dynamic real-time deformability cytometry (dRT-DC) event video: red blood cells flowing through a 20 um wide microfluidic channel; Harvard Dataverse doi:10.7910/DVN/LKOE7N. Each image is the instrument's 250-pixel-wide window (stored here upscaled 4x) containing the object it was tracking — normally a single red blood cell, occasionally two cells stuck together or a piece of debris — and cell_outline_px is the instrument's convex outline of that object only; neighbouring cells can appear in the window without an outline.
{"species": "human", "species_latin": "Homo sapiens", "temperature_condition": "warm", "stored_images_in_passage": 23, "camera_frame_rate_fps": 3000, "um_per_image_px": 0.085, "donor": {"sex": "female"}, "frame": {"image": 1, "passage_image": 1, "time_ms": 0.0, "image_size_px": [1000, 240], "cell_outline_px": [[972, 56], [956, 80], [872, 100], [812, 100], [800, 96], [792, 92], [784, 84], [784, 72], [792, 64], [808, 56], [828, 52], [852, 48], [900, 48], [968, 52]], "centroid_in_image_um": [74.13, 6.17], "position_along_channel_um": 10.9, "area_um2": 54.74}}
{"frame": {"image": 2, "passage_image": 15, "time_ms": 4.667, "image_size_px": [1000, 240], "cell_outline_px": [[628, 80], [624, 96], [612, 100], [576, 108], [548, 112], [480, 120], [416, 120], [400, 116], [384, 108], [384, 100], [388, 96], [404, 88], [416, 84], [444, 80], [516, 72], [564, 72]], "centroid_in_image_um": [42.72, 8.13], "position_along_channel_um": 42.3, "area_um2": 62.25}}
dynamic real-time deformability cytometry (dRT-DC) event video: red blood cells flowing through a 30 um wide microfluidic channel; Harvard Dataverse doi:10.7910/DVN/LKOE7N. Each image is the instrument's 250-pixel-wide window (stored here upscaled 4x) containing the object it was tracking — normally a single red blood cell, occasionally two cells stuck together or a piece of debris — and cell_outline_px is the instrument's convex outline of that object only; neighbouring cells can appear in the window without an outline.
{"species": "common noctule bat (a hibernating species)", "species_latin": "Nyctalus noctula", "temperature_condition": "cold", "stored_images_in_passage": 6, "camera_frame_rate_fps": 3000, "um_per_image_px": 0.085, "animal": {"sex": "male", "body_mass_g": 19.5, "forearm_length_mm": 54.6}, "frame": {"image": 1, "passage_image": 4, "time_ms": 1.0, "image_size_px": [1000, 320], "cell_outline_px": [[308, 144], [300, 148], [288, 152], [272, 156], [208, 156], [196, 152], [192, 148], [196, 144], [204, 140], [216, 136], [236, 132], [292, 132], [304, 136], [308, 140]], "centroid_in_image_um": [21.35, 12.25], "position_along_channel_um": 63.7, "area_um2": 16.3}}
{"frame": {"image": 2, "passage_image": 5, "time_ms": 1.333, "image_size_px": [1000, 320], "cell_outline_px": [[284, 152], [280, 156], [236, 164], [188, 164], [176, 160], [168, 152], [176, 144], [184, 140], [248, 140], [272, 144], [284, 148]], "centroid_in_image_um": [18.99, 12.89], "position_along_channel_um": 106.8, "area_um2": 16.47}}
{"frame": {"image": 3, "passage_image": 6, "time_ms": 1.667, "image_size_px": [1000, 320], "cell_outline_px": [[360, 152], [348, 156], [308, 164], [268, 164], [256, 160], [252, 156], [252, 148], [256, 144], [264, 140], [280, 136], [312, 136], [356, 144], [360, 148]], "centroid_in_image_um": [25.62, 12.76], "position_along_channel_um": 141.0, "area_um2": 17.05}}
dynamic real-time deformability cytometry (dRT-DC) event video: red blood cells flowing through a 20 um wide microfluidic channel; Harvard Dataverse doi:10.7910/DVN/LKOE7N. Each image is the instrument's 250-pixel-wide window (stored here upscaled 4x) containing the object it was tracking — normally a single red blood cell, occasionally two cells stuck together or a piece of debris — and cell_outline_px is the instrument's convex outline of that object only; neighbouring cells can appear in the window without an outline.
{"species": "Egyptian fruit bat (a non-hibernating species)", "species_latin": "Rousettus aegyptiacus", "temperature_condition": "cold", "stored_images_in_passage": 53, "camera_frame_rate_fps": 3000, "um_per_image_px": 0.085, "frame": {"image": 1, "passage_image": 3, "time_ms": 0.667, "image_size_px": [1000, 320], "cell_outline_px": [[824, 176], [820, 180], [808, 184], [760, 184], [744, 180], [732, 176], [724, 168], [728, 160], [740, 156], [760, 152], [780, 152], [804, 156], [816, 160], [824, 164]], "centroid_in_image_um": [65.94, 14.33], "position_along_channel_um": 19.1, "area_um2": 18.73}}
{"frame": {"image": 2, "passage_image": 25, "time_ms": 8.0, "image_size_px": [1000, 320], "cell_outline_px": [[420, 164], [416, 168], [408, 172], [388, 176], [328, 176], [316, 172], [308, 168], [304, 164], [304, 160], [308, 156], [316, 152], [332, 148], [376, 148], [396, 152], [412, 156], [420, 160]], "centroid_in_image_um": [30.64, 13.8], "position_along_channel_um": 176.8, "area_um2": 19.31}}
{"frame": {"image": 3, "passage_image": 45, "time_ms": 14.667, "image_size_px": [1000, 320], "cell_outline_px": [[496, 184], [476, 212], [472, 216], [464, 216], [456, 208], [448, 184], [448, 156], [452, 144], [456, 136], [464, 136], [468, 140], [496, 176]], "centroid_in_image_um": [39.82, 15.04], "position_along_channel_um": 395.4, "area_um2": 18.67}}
◆ ◆ ◆
▸ **Directive**
Set all of the records down again, exactly as they stand.

▸ **Output of the exercise**
dynamic real-time deformability cytometry (dRT-DC) event video: red blood cells flowing through a 20 um wide microfluidic channel; Harvard Dataverse doi:10.7910/DVN/LKOE7N. Each image is the instrument's 250-pixel-wide window (stored here upscaled 4x) containing the object it was tracking — normally a single red blood cell, occasionally two cells stuck together or a piece of debris — and cell_outline_px is the instrument's convex outline of that object only; neighbouring cells can appear in the window without an outline.
{"species": "human", "species_latin": "Homo sapiens", "temperature_condition": "warm", "stored_images_in_passage": 23, "camera_frame_rate_fps": 3000, "um_per_image_px": 0.085, "donor": {"sex": "female"}, "frame": {"image": 1, "passage_image": 1, "time_ms": 0.0, "image_size_px": [1000, 240], "cell_outline_px": [[972, 56], [956, 80], [872, 100], [812, 100], [800, 96], [792, 92], [784, 84], [784, 72], [792, 64], [808, 56], [828, 52], [852, 48], [900, 48], [968, 52]], "centroid_in_image_um": [74.13, 6.17], "position_along_channel_um": 10.9, "area_um2": 54.74}}
{"frame": {"image": 2, "passage_image": 15, "time_ms": 4.667, "image_size_px": [1000, 240], "cell_outline_px": [[628, 80], [624, 96], [612, 100], [576, 108], [548, 112], [480, 120], [416, 120], [400, 116], [384, 108], [384, 100], [388, 96], [404, 88], [416, 84], [444, 80], [516, 72], [564, 72]], "centroid_in_image_um": [42.72, 8.13], "position_along_channel_um": 42.3, "area_um2": 62.25}}
dynamic real-time deformability cytometry (dRT-DC) event video: red blood cells flowing through a 30 um wide microfluidic channel; Harvard Dataverse doi:10.7910/DVN/LKOE7N. Each image is the instrument's 250-pixel-wide window (stored here upscaled 4x) containing the object it was tracking — normally a single red blood cell, occasionally two cells stuck together or a piece of debris — and cell_outline_px is the instrument's convex outline of that object only; neighbouring cells can appear in the window without an outline.
{"species": "common noctule bat (a hibernating species)", "species_latin": "Nyctalus noctula", "temperature_condition": "cold", "stored_images_in_passage": 6, "camera_frame_rate_fps": 3000, "um_per_image_px": 0.085, "animal": {"sex": "male", "body_mass_g": 19.5, "forearm_length_mm": 54.6}, "frame": {"image": 1, "passage_image": 4, "time_ms": 1.0, "image_size_px": [1000, 320], "cell_outline_px": [[308, 144], [300, 148], [288, 152], [272, 156], [208, 156], [196, 152], [192, 148], [196, 144], [204, 140], [216, 136], [236, 132], [292, 132], [304, 136], [308, 140]], "centroid_in_image_um": [21.35, 12.25], "position_along_channel_um": 63.7, "area_um2": 16.3}}
{"frame": {"image": 2, "passage_image": 5, "time_ms": 1.333, "image_size_px": [1000, 320], "cell_outline_px": [[284, 152], [280, 156], [236, 164], [188, 164], [176, 160], [168, 152], [176, 144], [184, 140], [248, 140], [272, 144], [284, 148]], "centroid_in_image_um": [18.99, 12.89], "position_along_channel_um": 106.8, "area_um2": 16.47}}
{"frame": {"image": 3, "passage_image": 6, "time_ms": 1.667, "image_size_px": [1000, 320], "cell_outline_px": [[360, 152], [348, 156], [308, 164], [268, 164], [256, 160], [252, 156], [252, 148], [256, 144], [264, 140], [280, 136], [312, 136], [356, 144], [360, 148]], "centroid_in_image_um": [25.62, 12.76], "position_along_channel_um": 141.0, "area_um2": 17.05}}
dynamic real-time deformability cytometry (dRT-DC) event video: red blood cells flowing through a 20 um wide microfluidic channel; Harvard Dataverse doi:10.7910/DVN/LKOE7N. Each image is the instrument's 250-pixel-wide window (stored here upscaled 4x) containing the object it was tracking — normally a single red blood cell, occasionally two cells stuck together or a piece of debris — and cell_outline_px is the instrument's convex outline of that object only; neighbouring cells can appear in the window without an outline.
{"species": "Egyptian fruit bat (a non-hibernating species)", "species_latin": "Rousettus aegyptiacus", "temperature_condition": "cold", "stored_images_in_passage": 53, "camera_frame_rate_fps": 3000, "um_per_image_px": 0.085, "frame": {"image": 1, "passage_image": 3, "time_ms": 0.667, "image_size_px": [1000, 320], "cell_outline_px": [[824, 176], [820, 180], [808, 184], [760, 184], [744, 180], [732, 176], [724, 168], [728, 160], [740, 156], [760, 152], [780, 152], [804, 156], [816, 160], [824, 164]], "centroid_in_image_um": [65.94, 14.33], "position_along_channel_um": 19.1, "area_um2": 18.73}}
{"frame": {"image": 2, "passage_image": 25, "time_ms": 8.0, "image_size_px": [1000, 320], "cell_outline_px": [[420, 164], [416, 168], [408, 172], [388, 176], [328, 176], [316, 172], [308, 168], [304, 164], [304, 160], [308, 156], [316, 152], [332, 148], [376, 148], [396, 152], [412, 156], [420, 160]], "centroid_in_image_um": [30.64, 13.8], "position_along_channel_um": 176.8, "area_um2": 19.31}}
{"frame": {"image": 3, "passage_image": 45, "time_ms": 14.667, "image_size_px": [1000, 320], "cell_outline_px": [[496, 184], [476, 212], [472, 216], [464, 216], [456, 208], [448, 184], [448, 156], [452, 144], [456, 136], [464, 136], [468, 140], [496, 176]], "centroid_in_image_um": [39.82, 15.04], "position_along_channel_um": 395.4, "area_um2": 18.67}}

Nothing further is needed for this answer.